My red pill moment came in 2010; but I didn't actually swallow the red pill until 3 months ago. All my life, I have the uber beta showering girls with compliments, writing them 4 page letters back to back, writing them poetry, and the like. I would never get the girls I like. It was a couple instances where I would luck myself into some pussy; but never could kill like dreamed off. For the most part, girls would always be fake and lead me on. They would say they like me and have to see where things go. I would always wait; but nothing would ever happen. I wouldn't even get any pity pussy. So in the summer of 2010, I was trying to talk to this girl at my job. (I didn't no any better at the time) I asked another female co-worker to put in a good word for me. (Again...I didn't no any better at the time.) Well, the girl was telling how the girl I want was wanting me and she liked me. Me and the girl talked on the phone for 6 hours the first time. (Again...I didn't no any better at the time)

Like that week, she kept making excuse for us to go out which pretty much happened the whole summer. She went from talking to me, complimenting me on how well I dressed, and smiling at me to not really having anything to say. This gradually happened and I was waiting for her. The female co-worker was like she liked me; but give her time so I did. Then the girl ending hooking up with this real immature ass dude at the job over me while I also so her telling some dude on online how she couldn't wait to see him. So there I was on a friday night, lying in my bed being upset and thinking about some bitch who wasn't thinking about me. I wasted a whole fucking summer on her. This was usually how it happened with me and girls. I would pursue and wait for them; but never try to talk to anyone else.
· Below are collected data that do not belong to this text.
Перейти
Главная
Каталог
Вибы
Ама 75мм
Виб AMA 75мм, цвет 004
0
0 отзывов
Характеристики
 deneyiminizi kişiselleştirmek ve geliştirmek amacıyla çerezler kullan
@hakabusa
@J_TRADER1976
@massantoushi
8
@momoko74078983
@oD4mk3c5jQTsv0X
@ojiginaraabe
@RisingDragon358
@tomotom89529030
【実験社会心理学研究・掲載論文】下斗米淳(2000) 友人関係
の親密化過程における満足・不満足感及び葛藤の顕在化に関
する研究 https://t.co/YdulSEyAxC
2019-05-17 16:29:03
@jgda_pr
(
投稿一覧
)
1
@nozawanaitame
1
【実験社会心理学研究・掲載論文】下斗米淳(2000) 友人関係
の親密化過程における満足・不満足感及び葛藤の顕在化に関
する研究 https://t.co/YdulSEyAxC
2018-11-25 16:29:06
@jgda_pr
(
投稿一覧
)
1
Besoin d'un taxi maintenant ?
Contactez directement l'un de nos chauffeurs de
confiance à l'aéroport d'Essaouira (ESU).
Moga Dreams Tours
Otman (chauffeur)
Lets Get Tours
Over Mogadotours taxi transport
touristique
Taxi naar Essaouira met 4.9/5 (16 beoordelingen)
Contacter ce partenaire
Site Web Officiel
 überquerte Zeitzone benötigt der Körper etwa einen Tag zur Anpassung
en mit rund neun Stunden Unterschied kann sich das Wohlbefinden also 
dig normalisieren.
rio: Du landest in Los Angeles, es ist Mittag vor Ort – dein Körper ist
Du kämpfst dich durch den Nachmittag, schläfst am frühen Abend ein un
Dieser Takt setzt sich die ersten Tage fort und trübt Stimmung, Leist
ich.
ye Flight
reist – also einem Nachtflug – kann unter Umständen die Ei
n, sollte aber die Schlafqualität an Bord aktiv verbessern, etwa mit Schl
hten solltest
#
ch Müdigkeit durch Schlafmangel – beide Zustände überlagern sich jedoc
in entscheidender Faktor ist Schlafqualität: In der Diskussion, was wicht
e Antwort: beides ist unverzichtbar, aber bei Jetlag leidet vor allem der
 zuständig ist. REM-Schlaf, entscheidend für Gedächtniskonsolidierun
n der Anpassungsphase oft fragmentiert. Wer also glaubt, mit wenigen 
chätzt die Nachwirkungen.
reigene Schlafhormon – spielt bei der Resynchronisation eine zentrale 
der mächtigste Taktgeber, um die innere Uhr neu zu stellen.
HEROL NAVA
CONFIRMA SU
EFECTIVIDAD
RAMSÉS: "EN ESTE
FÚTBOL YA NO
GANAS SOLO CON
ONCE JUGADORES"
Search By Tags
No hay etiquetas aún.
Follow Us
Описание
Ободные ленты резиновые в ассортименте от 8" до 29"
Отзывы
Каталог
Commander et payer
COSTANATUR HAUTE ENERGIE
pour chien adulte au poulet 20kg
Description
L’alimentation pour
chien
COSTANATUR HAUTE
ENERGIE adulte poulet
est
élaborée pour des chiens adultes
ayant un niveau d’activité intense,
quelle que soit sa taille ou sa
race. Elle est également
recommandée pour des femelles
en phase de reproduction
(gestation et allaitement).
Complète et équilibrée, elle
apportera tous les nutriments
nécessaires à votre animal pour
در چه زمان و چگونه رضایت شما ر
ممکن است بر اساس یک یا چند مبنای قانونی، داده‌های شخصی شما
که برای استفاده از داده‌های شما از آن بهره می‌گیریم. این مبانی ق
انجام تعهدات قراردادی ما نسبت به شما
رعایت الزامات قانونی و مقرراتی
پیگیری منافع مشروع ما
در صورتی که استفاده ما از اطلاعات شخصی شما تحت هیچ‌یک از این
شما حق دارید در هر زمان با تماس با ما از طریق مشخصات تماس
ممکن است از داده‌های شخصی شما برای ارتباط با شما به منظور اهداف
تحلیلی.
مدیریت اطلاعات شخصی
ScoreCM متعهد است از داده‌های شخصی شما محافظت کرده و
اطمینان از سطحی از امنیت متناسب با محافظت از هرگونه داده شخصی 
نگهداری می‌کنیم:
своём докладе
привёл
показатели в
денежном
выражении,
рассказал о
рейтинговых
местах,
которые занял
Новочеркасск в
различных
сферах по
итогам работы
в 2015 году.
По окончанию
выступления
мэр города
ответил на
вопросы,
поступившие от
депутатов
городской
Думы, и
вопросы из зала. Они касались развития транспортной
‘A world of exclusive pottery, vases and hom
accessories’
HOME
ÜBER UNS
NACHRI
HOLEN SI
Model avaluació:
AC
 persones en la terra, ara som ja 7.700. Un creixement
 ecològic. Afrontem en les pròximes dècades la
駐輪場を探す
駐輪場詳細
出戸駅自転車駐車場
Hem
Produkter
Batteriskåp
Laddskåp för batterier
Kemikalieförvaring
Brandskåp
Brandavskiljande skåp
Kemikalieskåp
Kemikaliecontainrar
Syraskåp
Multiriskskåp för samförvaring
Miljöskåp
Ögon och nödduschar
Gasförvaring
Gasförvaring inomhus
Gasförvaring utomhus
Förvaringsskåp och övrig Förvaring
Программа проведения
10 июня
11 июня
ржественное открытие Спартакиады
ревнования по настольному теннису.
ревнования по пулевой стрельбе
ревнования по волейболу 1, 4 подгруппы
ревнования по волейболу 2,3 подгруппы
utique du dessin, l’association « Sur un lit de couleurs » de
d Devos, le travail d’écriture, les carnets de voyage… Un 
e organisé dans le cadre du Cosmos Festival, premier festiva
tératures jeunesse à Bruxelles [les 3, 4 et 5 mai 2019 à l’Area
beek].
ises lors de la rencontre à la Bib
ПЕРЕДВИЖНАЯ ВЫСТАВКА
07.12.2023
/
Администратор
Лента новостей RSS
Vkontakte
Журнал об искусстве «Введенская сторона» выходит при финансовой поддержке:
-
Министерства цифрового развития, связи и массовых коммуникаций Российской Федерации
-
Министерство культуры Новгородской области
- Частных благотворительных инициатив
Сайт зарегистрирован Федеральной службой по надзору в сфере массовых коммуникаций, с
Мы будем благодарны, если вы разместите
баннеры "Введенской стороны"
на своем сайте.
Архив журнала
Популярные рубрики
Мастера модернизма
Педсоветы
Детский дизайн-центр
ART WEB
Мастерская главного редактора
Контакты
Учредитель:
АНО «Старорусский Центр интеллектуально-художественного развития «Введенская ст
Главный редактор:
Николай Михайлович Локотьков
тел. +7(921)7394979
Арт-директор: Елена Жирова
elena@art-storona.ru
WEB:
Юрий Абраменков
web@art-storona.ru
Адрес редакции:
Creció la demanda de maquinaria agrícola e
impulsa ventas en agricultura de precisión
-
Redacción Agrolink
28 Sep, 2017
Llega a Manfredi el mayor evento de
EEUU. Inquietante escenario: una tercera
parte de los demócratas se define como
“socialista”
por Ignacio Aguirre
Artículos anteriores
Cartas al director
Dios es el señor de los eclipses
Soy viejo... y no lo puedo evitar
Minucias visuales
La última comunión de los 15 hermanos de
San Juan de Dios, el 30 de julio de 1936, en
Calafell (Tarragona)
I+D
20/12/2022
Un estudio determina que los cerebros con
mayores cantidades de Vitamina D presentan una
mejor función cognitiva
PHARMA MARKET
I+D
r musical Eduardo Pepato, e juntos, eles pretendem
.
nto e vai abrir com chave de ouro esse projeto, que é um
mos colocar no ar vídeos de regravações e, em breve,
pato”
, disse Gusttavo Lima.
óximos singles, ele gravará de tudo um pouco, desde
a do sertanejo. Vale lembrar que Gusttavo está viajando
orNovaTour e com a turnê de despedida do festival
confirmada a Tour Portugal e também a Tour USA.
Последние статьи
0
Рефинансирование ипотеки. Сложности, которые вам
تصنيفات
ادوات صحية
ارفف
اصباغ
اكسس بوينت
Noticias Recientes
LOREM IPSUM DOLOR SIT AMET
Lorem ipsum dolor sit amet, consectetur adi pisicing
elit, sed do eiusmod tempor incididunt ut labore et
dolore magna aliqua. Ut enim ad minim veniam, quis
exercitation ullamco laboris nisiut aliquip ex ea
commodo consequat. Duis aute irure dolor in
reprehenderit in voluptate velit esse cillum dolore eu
I said I'm tired of this bullshit. I did a google search for best clubs to go to in DC.(Yes, I live in this hellhole.) and Roosh's post about best bars to go to came up. I went to his site and saw the ad for Bang and then the whole 30 day money back guarantee. I thought it was just some guy who was trying to take money from chumps until I was reading more post on his site. I decided to buy Bang. I read it and said OH MY GOD!!! This is the shit. Roosh is the fucking truth. It was better than that other PUA shit I have read. Reading Bang help me with that don't give a fuck about these bitches mentality. This is when I got the red pill and put it in my mouth; but I never swallowed it.

I went on some dates and took bitches to dinner with hope for some pussy. I didn't act too needy; but I definitely was still letting the girls know that I wanted them. Now, fast forward to this year, I had started reading the forum and reading guy's experiences. I had just read Bang and the posts on Roosh's site. Reading what other guys went through and how they have changed for the better really helped. Then, I came across Patrice O'Neal's radio show he had called The Black Phillip show where he talked about girls and their bullshit. Discovering this show was amazing. It really helped me to see women's bullshit. The show and this forum and swift kick to the nuts I needed. The two piece by a heavy weight champion. Coming across Tom Leykis also helped as well. I have now swallowed the red pill which I did 4 months ago and I have not turned back. I still have some approach anxiety; but it's a go away less and less the more I think about how these bitches and shit out here. Not fucking one of them. They all ain't shit and you have to check their bullshit and not give a fuck if they leave. That's main thing I needed to learn...Not to give a fuck if they leave!!! I am now slowly but surely on my way to be a slaying machine who could give a fuck about these bitches unless they are opening wide. With that said, I know this post was long as shit; but I had to express how I came to taking the red pill when it come to these women and how it was hand downs...the best thing I had ever done in life. I am not turning back.